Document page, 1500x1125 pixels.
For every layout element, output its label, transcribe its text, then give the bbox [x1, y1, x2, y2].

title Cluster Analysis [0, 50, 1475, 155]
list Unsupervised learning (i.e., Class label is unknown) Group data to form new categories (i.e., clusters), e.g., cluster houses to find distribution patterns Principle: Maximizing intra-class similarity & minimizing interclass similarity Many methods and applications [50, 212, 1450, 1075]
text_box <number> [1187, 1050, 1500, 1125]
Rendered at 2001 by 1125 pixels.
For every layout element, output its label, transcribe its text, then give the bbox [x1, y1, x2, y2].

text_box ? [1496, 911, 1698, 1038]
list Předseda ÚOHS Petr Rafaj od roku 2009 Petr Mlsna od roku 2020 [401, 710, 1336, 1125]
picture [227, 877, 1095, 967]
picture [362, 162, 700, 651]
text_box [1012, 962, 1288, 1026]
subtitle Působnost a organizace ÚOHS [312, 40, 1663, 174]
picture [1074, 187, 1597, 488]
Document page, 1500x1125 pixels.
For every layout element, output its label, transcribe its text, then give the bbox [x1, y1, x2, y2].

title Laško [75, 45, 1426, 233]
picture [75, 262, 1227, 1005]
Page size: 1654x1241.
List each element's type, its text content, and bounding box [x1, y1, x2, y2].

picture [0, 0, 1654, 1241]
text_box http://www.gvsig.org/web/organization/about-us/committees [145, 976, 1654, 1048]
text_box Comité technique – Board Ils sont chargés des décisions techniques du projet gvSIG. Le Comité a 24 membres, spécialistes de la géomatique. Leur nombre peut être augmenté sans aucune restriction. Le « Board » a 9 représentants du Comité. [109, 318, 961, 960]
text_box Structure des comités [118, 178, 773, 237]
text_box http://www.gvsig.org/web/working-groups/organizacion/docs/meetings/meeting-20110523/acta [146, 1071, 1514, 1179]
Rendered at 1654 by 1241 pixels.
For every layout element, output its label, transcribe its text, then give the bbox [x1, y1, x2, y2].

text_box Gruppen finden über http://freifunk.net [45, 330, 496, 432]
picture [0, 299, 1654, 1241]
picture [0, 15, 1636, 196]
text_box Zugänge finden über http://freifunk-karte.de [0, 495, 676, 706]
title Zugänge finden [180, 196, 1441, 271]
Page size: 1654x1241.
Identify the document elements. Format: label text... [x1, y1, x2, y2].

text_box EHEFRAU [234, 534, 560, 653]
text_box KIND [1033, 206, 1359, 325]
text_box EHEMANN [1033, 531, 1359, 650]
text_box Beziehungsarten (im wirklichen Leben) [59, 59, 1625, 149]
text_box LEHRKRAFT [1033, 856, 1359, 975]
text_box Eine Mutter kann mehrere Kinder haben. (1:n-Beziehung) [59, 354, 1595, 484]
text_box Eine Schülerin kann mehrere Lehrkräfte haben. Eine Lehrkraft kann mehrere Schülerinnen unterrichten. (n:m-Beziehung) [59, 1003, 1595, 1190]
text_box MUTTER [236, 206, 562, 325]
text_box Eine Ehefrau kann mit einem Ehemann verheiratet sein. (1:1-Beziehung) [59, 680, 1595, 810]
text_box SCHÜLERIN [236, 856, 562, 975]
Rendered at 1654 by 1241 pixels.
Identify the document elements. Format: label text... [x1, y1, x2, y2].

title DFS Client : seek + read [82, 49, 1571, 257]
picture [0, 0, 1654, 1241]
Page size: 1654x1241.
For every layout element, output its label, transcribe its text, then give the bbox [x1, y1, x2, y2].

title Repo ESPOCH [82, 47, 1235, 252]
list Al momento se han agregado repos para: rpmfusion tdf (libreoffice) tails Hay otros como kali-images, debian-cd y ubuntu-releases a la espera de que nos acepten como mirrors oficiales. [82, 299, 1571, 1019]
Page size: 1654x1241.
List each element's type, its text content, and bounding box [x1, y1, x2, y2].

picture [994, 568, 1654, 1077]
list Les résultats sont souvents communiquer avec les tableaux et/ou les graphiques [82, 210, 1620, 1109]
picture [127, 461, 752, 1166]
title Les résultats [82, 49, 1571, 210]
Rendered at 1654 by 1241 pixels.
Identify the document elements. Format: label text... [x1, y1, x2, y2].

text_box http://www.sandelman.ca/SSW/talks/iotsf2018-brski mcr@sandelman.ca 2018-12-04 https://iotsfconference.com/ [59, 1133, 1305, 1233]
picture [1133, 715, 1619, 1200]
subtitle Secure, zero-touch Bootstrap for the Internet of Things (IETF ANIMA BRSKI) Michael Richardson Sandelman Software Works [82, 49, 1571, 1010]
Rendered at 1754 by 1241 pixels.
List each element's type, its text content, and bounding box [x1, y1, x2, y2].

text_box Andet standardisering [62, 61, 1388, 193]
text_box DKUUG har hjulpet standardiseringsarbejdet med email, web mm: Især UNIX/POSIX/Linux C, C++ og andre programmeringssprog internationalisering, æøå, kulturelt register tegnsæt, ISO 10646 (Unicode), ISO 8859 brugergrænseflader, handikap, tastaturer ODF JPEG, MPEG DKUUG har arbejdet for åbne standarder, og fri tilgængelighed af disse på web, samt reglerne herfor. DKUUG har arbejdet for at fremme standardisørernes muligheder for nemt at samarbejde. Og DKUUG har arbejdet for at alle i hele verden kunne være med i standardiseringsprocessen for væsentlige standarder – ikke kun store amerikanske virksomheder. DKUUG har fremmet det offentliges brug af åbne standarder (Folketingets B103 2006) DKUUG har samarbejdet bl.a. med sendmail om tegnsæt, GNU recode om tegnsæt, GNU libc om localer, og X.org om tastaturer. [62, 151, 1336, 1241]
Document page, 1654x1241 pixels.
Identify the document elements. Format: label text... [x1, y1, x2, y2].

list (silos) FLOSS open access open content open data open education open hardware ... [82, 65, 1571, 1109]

ANFORDERUNG:
Ändere in den Zeilen zwischen der Zeile mit „Rendered at 1754 by 1241 pixels.“ und der Zeile mit „text_box DKUUG har“, beide eingeschlossen, „bounding box“ in „bbox“. Gib nur diese Zeilen aus und lass alles andere unverändert.

LÖSUNG:
Rendered at 1754 by 1241 pixels.
List each element's type, its text content, and bbox [x1, y1, x2, y2].

text_box Andet standardisering [62, 61, 1388, 193]
text_box DKUUG har hjulpet standardiseringsarbejdet med email, web mm: Især UNIX/POSIX/Linux C, C++ og andre programmeringssprog internationalisering, æøå, kulturelt register tegnsæt, ISO 10646 (Unicode), ISO 8859 brugergrænseflader, handikap, tastaturer ODF JPEG, MPEG DKUUG har arbejdet for åbne standarder, og fri tilgængelighed af disse på web, samt reglerne herfor. DKUUG har arbejdet for at fremme standardisørernes muligheder for nemt at samarbejde. Og DKUUG har arbejdet for at alle i hele verden kunne være med i standardiseringsprocessen for væsentlige standarder – ikke kun store amerikanske virksomheder. DKUUG har fremmet det offentliges brug af åbne standarder (Folketingets B103 2006) DKUUG har samarbejdet bl.a. med sendmail om tegnsæt, GNU recode om tegnsæt, GNU libc om localer, og X.org om tastaturer. [62, 151, 1336, 1241]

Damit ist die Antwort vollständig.